Ada Kronologi Yang Belum Terang
Informasi yang beredar, menyebut bahwa dugaan pengrusakan gembok kuburan menjadi pintu masuk dari persoalan yang lebih kompleks. Tak lama setelah itu, muncul laporan polisi dari seseorang yang merasa alat tukangnya digelapkan. Dua peristiwa ini terlihat tidak berhubungan, namun faktanya kini sama-sama berada dalam penanganan aparat penegak hukum.
Publik tentu bertanya : apakah ada benang merah antara dua kejadian tersebut? Siapa pihak yang berkepentingan? Dan mengapa kasus yang menyangkut kehormatan almarhum justru berujung pada sengketa harta benda?
Transparansi adalah Kunci
Dalam kasus sensitif seperti ini, transparansi aparat menjadi kunci. Masyarakat TTS berhak tahu perkembangan penyidikan tanpa harus menerka-nerka. Jika dibiarkan menggantung, spekulasi liar justru akan tumbuh dan merusak kepercayaan pada proses hukum.

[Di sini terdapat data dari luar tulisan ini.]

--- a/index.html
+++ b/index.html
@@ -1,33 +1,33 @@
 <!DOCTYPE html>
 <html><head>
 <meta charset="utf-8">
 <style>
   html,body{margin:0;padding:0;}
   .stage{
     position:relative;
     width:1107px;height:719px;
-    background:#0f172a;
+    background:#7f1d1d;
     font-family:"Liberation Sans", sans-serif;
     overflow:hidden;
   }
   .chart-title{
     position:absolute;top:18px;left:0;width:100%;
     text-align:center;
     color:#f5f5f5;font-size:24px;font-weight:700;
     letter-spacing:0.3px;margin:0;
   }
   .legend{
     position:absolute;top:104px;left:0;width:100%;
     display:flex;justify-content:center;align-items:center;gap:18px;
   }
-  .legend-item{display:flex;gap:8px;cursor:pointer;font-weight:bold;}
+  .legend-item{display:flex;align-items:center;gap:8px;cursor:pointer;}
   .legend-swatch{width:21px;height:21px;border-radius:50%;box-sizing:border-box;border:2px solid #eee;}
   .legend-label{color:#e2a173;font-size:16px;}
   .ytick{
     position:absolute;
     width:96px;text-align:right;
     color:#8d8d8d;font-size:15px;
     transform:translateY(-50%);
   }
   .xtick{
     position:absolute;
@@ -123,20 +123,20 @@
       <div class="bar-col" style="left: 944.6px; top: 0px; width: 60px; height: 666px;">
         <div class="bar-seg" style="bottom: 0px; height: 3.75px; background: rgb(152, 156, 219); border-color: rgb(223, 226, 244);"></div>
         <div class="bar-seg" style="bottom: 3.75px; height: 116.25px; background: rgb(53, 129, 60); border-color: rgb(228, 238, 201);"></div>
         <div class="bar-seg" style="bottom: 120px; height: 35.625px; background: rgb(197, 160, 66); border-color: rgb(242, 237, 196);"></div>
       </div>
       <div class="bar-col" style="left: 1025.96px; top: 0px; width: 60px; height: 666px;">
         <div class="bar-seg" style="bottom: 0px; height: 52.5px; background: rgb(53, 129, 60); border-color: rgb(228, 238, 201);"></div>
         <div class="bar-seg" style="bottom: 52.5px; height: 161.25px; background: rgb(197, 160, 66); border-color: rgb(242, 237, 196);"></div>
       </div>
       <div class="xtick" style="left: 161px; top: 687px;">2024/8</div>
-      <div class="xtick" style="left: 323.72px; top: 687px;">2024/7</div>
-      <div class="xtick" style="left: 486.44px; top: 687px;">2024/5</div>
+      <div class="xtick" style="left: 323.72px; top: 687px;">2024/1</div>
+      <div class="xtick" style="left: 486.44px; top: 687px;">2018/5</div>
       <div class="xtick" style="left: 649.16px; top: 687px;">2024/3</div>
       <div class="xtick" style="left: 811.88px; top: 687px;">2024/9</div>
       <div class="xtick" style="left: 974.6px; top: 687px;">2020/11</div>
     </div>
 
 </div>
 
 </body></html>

Aparat kepolisian dan pihak-pihak terkait perlu menjelaskan duduk perkara secara utuh. Apakah laporan penggelapan alat tukang itu berdiri sendiri, atau memang terkait langsung dengan insiden di kuburan.

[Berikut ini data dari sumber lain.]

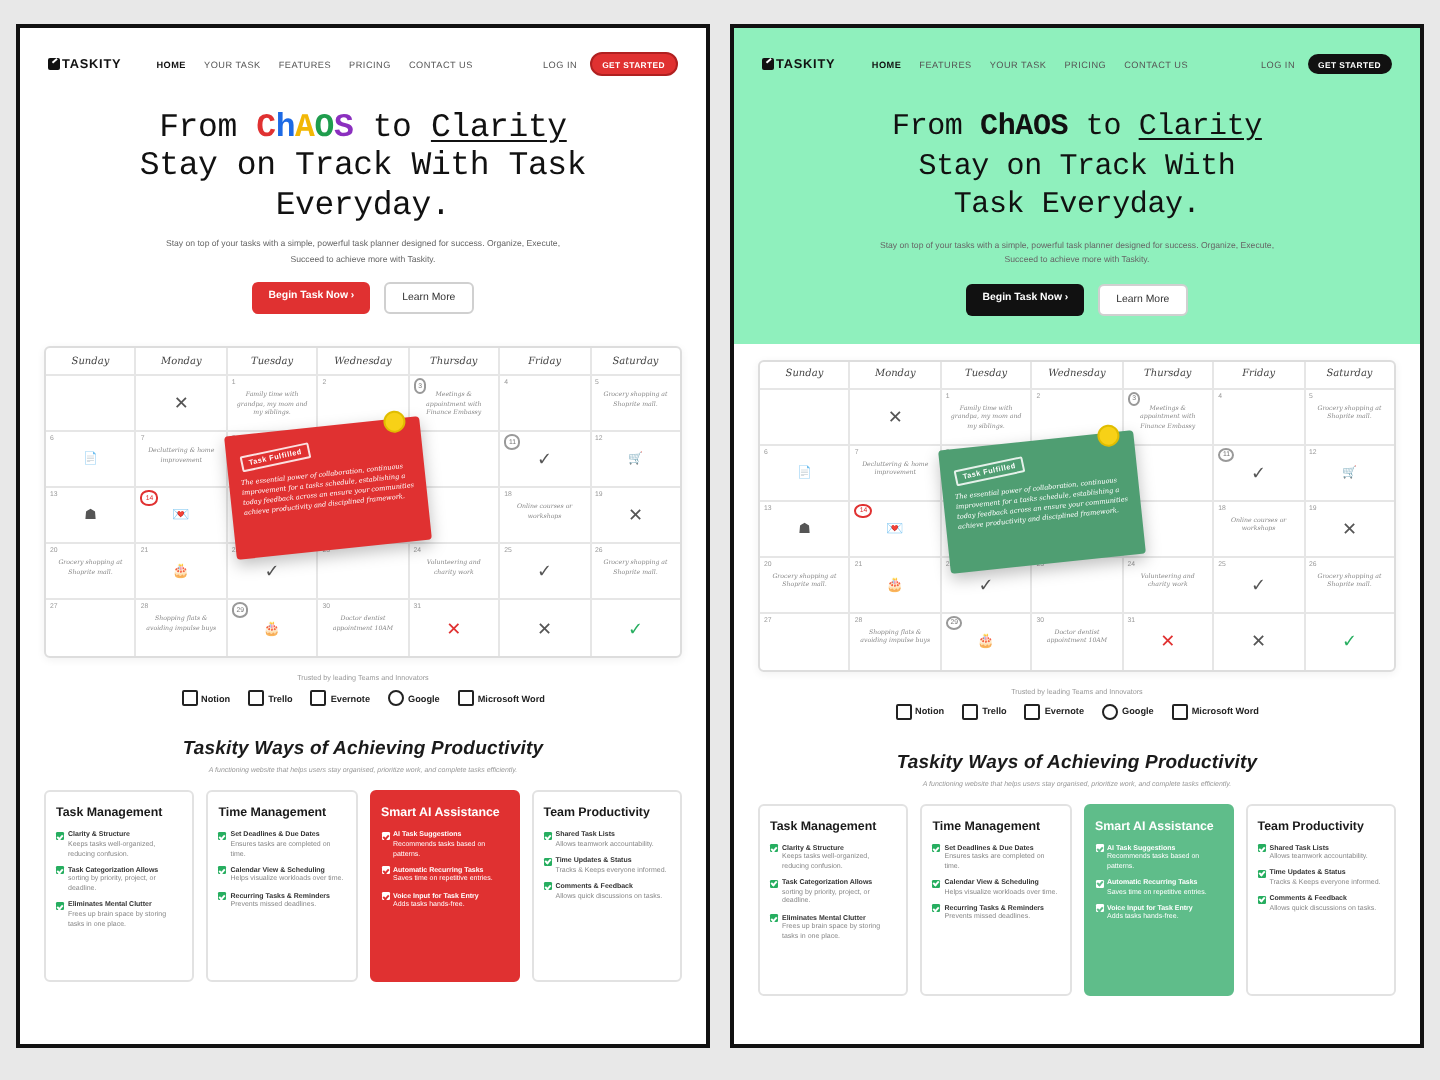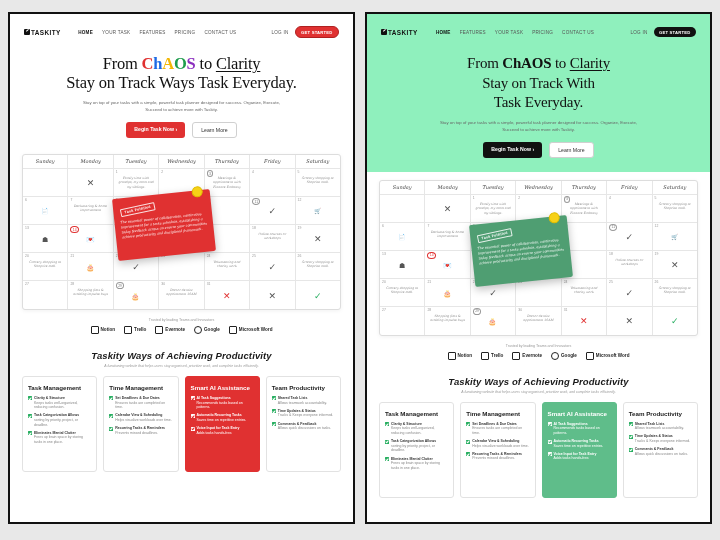--- a/index.html
+++ b/index.html
@@ -27,21 +27,21 @@
   .navlinks a.active{color:#111;font-weight:700;}
   .navright{display:flex;align-items:center;gap:6px;margin-left:auto;}
   .login{font-size:4.6px;color:#555;letter-spacing:.25px;}
   .cta{font-size:4.2px;font-weight:700;color:#fff;letter-spacing:.2px;padding:2.6px 5.5px;border-radius:9px;white-space:nowrap;}
   .cta.red{background:#e03131;border:.6px solid #b02020;}
   .cta.black{background:#111;}
 
   
   .hero{text-align:center;padding:10px 16px 8px;}
   .hero.green{background:#8ff0bd;padding-bottom:14px;}
-  .h1{font-family:Liberation Serif, serif;font-size:16.5px;line-height:1.18;color:#111;letter-spacing:-.2px;}
+  .h1{font-family:Liberation Mono, monospace;font-size:16.5px;line-height:1.18;color:#111;letter-spacing:-.2px;}
   .hero.green .h1{font-size:15px;line-height:1.3;}
   .h1 .u{text-decoration:underline;text-underline-offset:1.5px;}
   .c1{color:#e03131;font-weight:700;}
   .c2{color:#1d6ae5;font-weight:700;}
   .c3{color:#f2b705;font-weight:700;}
   .c4{color:#1f9d4d;font-weight:700;}
   .c5{color:#8b2fbf;font-weight:700;}
   .k{color:#111;font-weight:700;}
   .sub{font-size:4.3px;line-height:1.75;color:#666;margin:6px auto 0;max-width:210px;}
   .btns{display:flex;justify-content:center;gap:7px;margin-top:8px;}
@@ -125,21 +125,21 @@
               <a href="#" class="">FEATURES</a>
               <a href="#" class="">PRICING</a>
               <a href="#" class="">CONTACT US</a>
             </div>
             <div class="navright">
               <span class="login">LOG IN</span>
               <span class="cta red">GET STARTED</span>
             </div>
           </div>
           <div class="hero">
-            <div class="h1"><span>From <span class="c1">C</span><span class="c2">h</span><span class="c3">A</span><span class="c4">O</span><span class="c5">S</span> to <span class="u">Clarity</span></span><br><span>Stay on Track Ways Task Everyday.</span></div>
+            <div class="h1"><span>From <span class="c1">C</span><span class="c2">h</span><span class="c3">A</span><span class="c4">O</span><span class="c5">S</span> to <span class="u">Clarity</span></span><br><span>Stay on Track With Task Everyday.</span></div>
             <div class="sub">Stay on top of your tasks with a simple, powerful task planner designed for success. Organize, Execute, Succeed to achieve more with Taskity.</div>
             <div class="btns">
               <span class="btn primary red">Begin Task Now ›</span>
               <span class="btn ghost">Learn More</span>
             </div>
           </div>
         </div>
         <div class="calwrap">
           <div class="cal">
             <div class="calrow head">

Jangan Korbankan Rasa Keadilan
Yang harus dijaga dalam kasus ini adalah rasa keadilan, baik bagi keluarga almarhum maupun bagi pelapor. Jangan sampai hukum tajam ke bawah, tumpul ke atas. Jangan pula ada kesan “tebang pilih” dalam menangani laporan masyarakat.
Penting juga bagi tokoh masyarakat untuk ikut mengawal agar proses hukum berjalan tetap objektif dan berjalan pada rel keadilan dan kebenaran, sebab jika kasus sekecil gembok kuburan saja bisa menyeret persoalan lain maka ada pekerjaan rumah besar dalam hal penegakan hukum dan budaya saling menghormati di Bumi Cendana Wangi.
Selain itu, Kasus ini harus menjadi momentum untuk membenahi cara kita menyelesaikan konflik. Hormati yang sudah meninggal, lindungi hak yang masih hidup. Dan kepala rekan-rekan Aparat, untuk wajib hukum nya mengungkap fakta seterang-terangnya sehingga jangan ada dusta diantara kita.